Gustave Parking revient avec un nouveau spectacle

Qui se cache derrière un tel patronyme ?

Rien qu’un agité du bocal bourré d’énergie qui se transforme en mouche avec une passoire pour les yeux et des raquettes de tennis pour les ailes, s’improvise cracheur de feu avec du chocolat en poudre ou metteur en scène avec des comédiens-spectateurs, remuant des poireaux en guise de palmiers d’une île exotique… Mais, ce clown imaginatif et philosophe est aussi un observateur éclairé de l’actualité et tire la sonnette d’alarme quand notre chère planète est en danger. Entretien.

CM : D’où te viennent tes idées de mise en scènes ?

D’un peu partout. Je cherche dans les quincailleries, les spectacles internationaux, dans ma cuisine, mon garage, chez mes amis et dans les improvisations que je fais avec le public. Les idées viennent toutes seules : ce ne sont pas des idées de mise en scène, ce sont des mises en scène qui s’imposent à un moment donné.

CM : Axes-tu ton spectacle sur des thèmes précis ou t’inspires-tu essentiellement de l’actualité ?

Les deux puisque j’aborde des grands thèmes comme l’écologie, la tolérance, l’antiracisme et la justice sociale que je fais passer a travers des délires avec des objets; ce n’est donc pas dogmatique du tout mais, en même temps, je parle de l’actualité et j’aime être assez précis. Quand je suis en tournée, je balance une petite vanne sur l’actualité locale…

CM: Qu’est-ce qui te fait avancer?

L’amour et l’argent, comme tout le monde.
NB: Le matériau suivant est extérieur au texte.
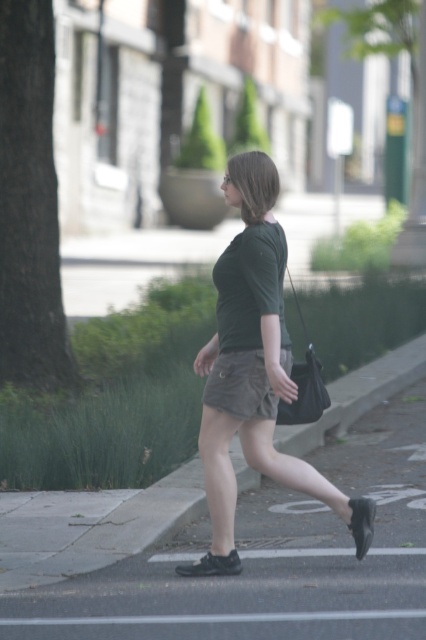
Between green matte skirt at center and khaki cotton shorts at center, which one is positioned lower?

khaki cotton shorts at center

Between point (261, 230) and point (256, 413), which one is positioned in front?

Positioned in front is point (261, 230).

Identify the location of green matte skirt at center. The height and width of the screenshot is (640, 426). (253, 371).

You are a GUI agent. You are given a task and a screenshot of the screen. Output one action in this format:
    pyautogui.click(x=<x>, y=<y>)
    Task: Click on the green matte skirt at center
    The height and width of the screenshot is (640, 426).
    Given the screenshot: What is the action you would take?
    pyautogui.click(x=253, y=371)

Is the position of green matte skirt at center less distant than that of black fabric bag at lower center?

Yes, it is in front of black fabric bag at lower center.

Who is positioned more to the left, green matte skirt at center or black fabric bag at lower center?

green matte skirt at center is more to the left.

Is point (271, 339) closer to viewer compared to point (307, 365)?

Yes, it is in front of point (307, 365).

Where is `green matte skirt at center`? The height and width of the screenshot is (640, 426). green matte skirt at center is located at coordinates (253, 371).

Can you confirm if khaki cotton shorts at center is wider than black fabric bag at lower center?

Correct, the width of khaki cotton shorts at center exceeds that of black fabric bag at lower center.

Who is taller, khaki cotton shorts at center or black fabric bag at lower center?

With more height is khaki cotton shorts at center.

Is point (232, 365) behind point (308, 397)?

No.

In order to click on khaki cotton shorts at center in this screenshot , I will do `click(241, 385)`.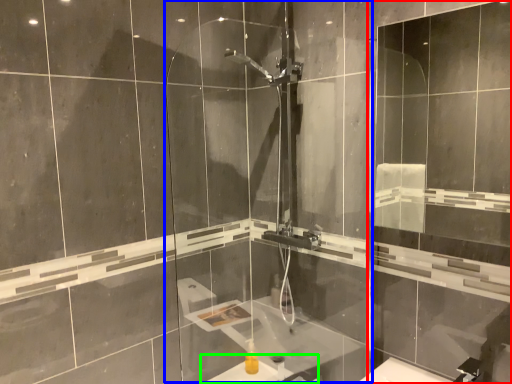
Question: Which object is positioned farthest from screen door (highlighted by a red box)? Select from screen door (highlighted by a blue box) and sink (highlighted by a green box).

Choices:
 (A) screen door
 (B) sink

Answer: (B)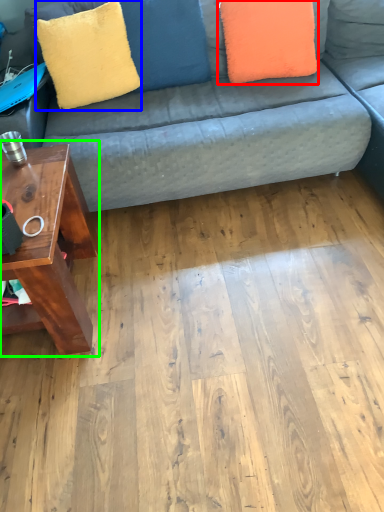
Question: Estimate the real-world distances between objects in this image. Which object is closer to pillow (highlighted by a red box), throw pillow (highlighted by a blue box) or table (highlighted by a green box)?

Choices:
 (A) throw pillow
 (B) table

Answer: (A)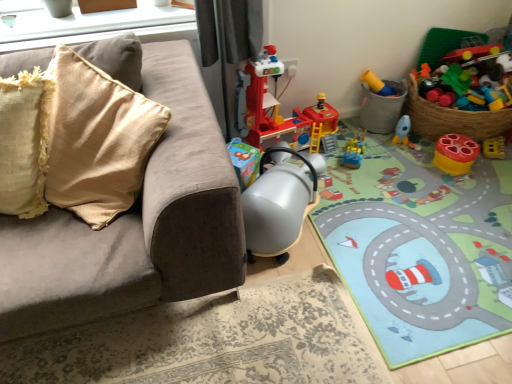
The image size is (512, 384). What are the coordinates of `free location in front of plastic yellow toy at upper right, which ranks as the fourth toy in right-to-left order` in the screenshot? It's located at (392, 145).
J’ai envie d’être aimé et d’avoir de l’argent pour en profiter. Ce dont j’ai besoin : l’amour (toujours), les voyages et le public. La « gloire » en soi ne m’intéresse pas; la reconnaissance du public me procure un tel plaisir que cela me suffit.

CM: Quel a été ton parcours ? Qu’est ce qui t’a formé ?

La rue et plus exactement la nécessité de gagner de l’argent en jouant dans la rue; mais aussi de ne pas avoir envie d’entrer dans le système metro-boulot-dodo, de me battre contre le schéma traditionnel. J’ai également appris en regardant les autres et j’ai développé mon univers à moi. A chaque fois qu’on me faisait une critique sur le spectacle, j’appuyais dans ce sens là. Plus on me disait : « c’est trop participatif », plus je faisais participer le public, plus on me disait que : « c’était trop engagé », plus je m’engageais. C’est une assez bonne règle à appliquer pour un artiste qui débute.

CM : A côté de tes délires comiques visuels et sonores, tu glisses des propos philosophiques dans tes sketchs. Quel est ton rapport a la philo ?

Je suis allé en fac de philo, en tant qu’auditeur libre, car j’avais une soif de comprendre le monde pour éviter de le subir (notez la phrase!). J’ai suivi des cours de linguistique avec Jean Gagnepain qui a été un peu mon mentor philosophique. Car à mes yeux, il a détruit toutes les routes dogmatiques qui donnaient des solutions; il critiquait tout.

Du coup, cela m’a permis d’éviter le piège des structures toutes faites. C’est vrai que cela se retrouve dans mes spectacles ou je prête à rire tout en donnant à réfléchir comme on l’a fait avec moi

CM : Penses-tu qu’il faut avoir souffert pour être drôle ?

Je pense qu’il faut avoir sa propre profondeur pour être profondément drôle. Car déjà pour être sur scène, ton besoin d’amour doit être tel qu’il te permette de dépasser la peur du ridicule. De plus, beaucoup de gens ont fait rire à leurs dépens et s’en sont, ensuite, servi pour être comiques. Ainsi, celui qui dédramatise sa propre souffrance peut dédramatiser celle de l’autre et l’intérêt d’être drôle est de pouvoir soulager momentanément la souffrance des autres, c’est à dire de les distraire.

CM : Quels seraient ton dernier message ?

Je peux te dire plusieurs petites phrases… « Pour être heureux il faut avoir quelque chose à faire et quelqu’un à aimer » ou « Si ton ciel peut t’attendre, la Terre ne le peut plus, s’amuser à la défendre est un plaisir de plus ». Et pour finir une phrase de Prévert : « il faut s’efforcer d’être heureux, ne serait-ce que pour montrer l’exemple ».